The chassis is in steel beams with bent steel foils as coverings, except for the upper part in aluminium and the front shields in composite plastics. The front of the two control cabs have two characterizing "masks", styled by the designers Roberto Segoni and Paolo Pizzoccheri Des.Tech.studio made by thermoforming technology. The chassis is solid and compact, well isolated and responding to the strict standards of comfort needed by the new work laws.

=== Controls ===
The control console is made up of three different but similar parts, to follow Italian, Austrian and German laws. Movement controls are duplicated on both the left and right, and monitors for security systems of both Germany and Italy are present. Moreover, on the right side a third monitor is used for operation in Germany, where the main direction of travel on multiple track lines is the opposite from that of Italy. An on-board computer chooses the active controls, giving priority to one or another based on the electric frequency. The cabs are connected by a corridor, and have climate controls, while in the central body of the locomotive all the technical equipment that can be reached easily from the corridor are placed. The whole electric and electronic systems have a self-control system.

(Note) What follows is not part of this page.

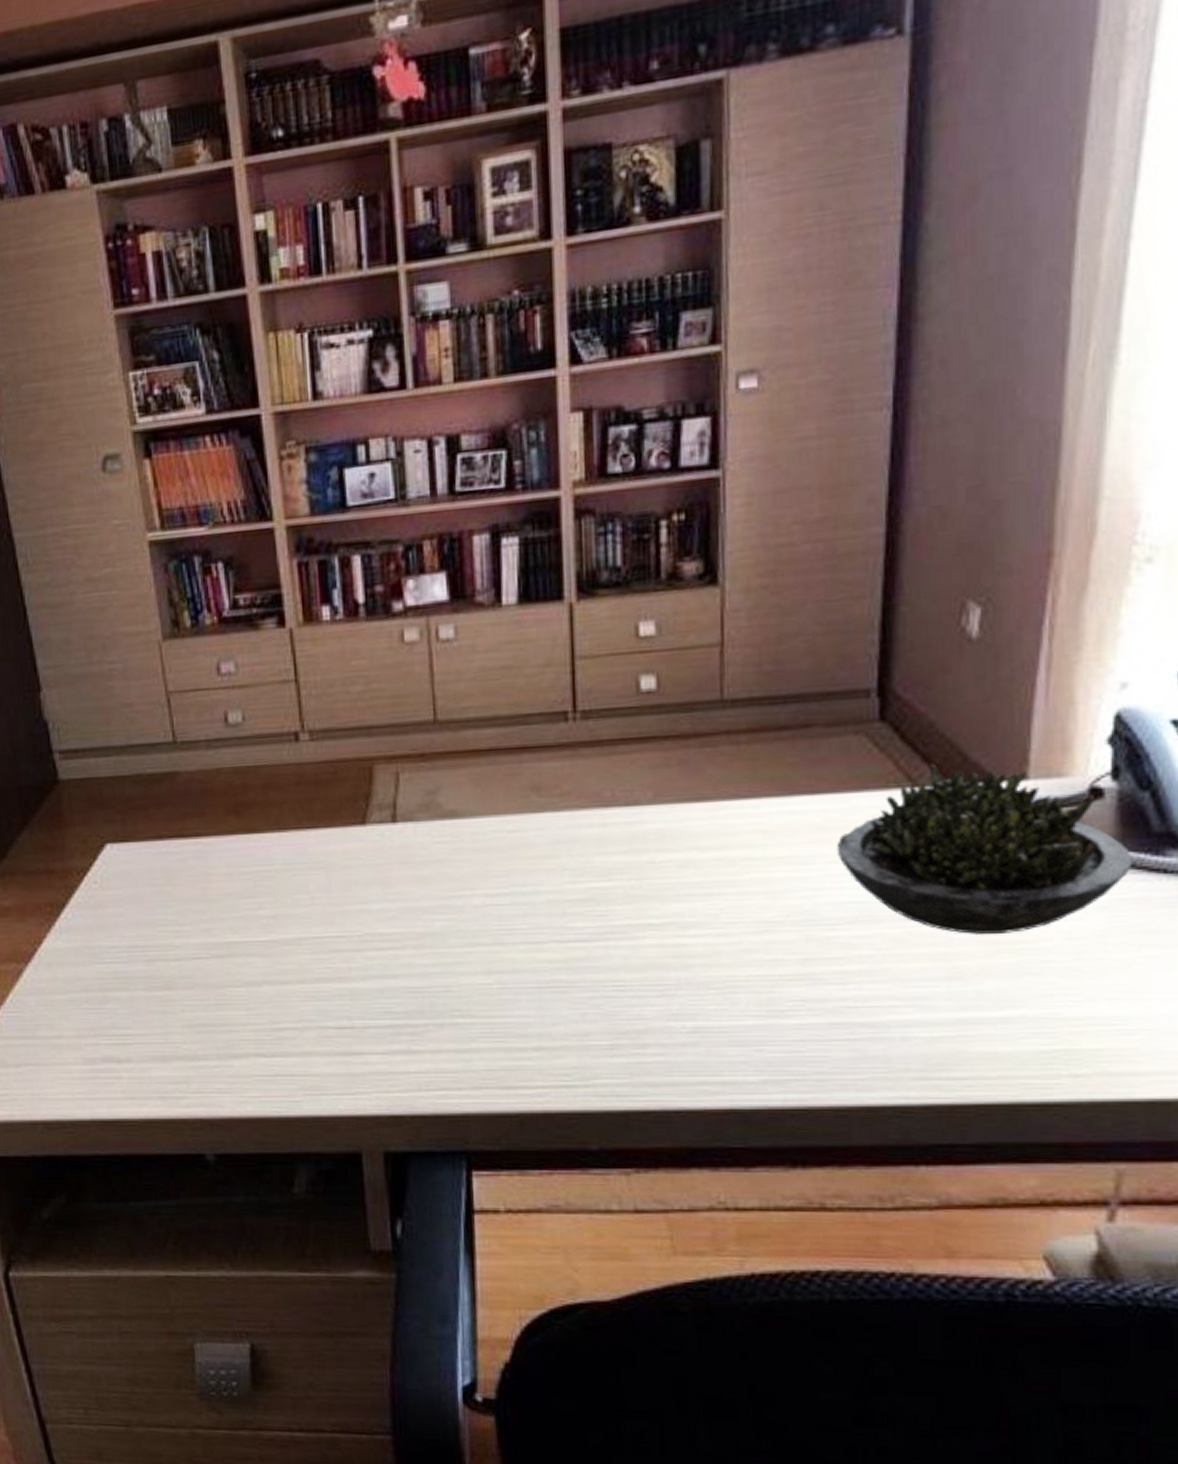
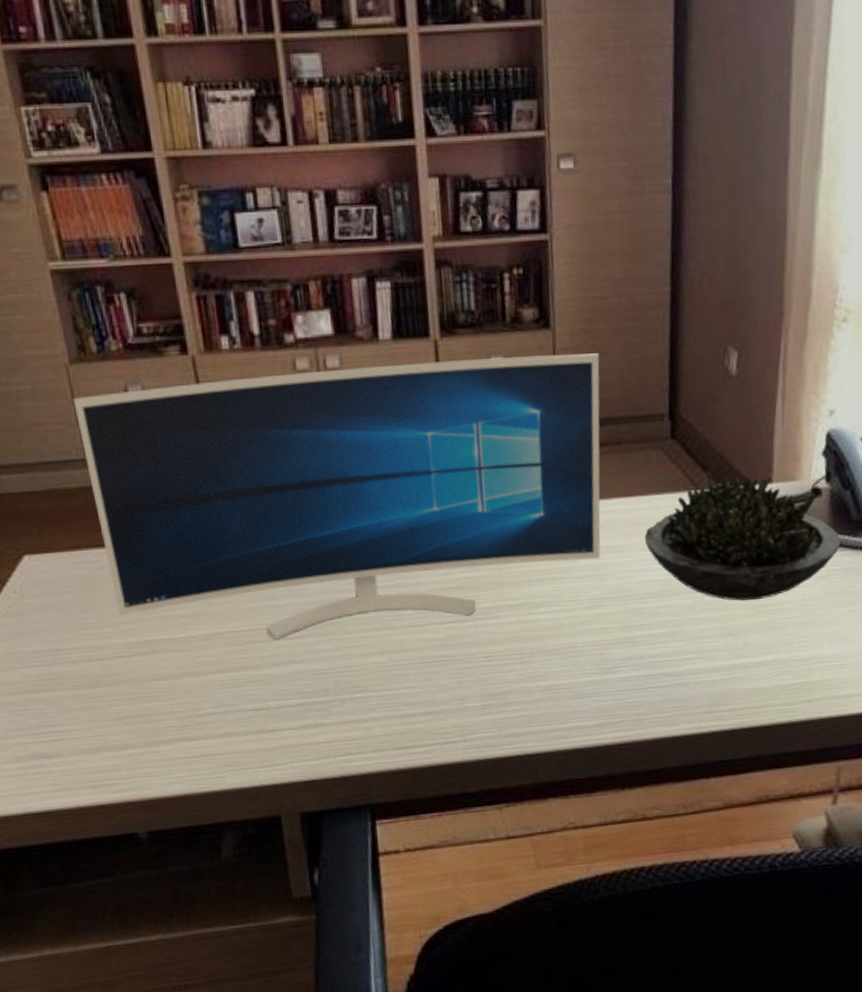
monitor: none [164,614,783,949] -> present [73,353,601,639]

The E.412 locomotives have a remote control system made with a UIC TCN-18 cable for use with pilot cars, or for multiple unit operation (with a 78-wire cable). This could allow the locomotive's use with newer locomotives, but is now certified only for use with the E.405. When operating in multiple-unit working, an E.412 could serve as the lead unit (the locomotive controlled by a human operator), as a trailing unit (controlled in remote by another locomotive), or as a router (joining a modern 78-wire control connection and an older 18-wire connection).

==Railway computer games==
- The E.412 appears in the computer games Railroad Tycoon 2 and Railroad Tycoon 3 as "Brenner E.412".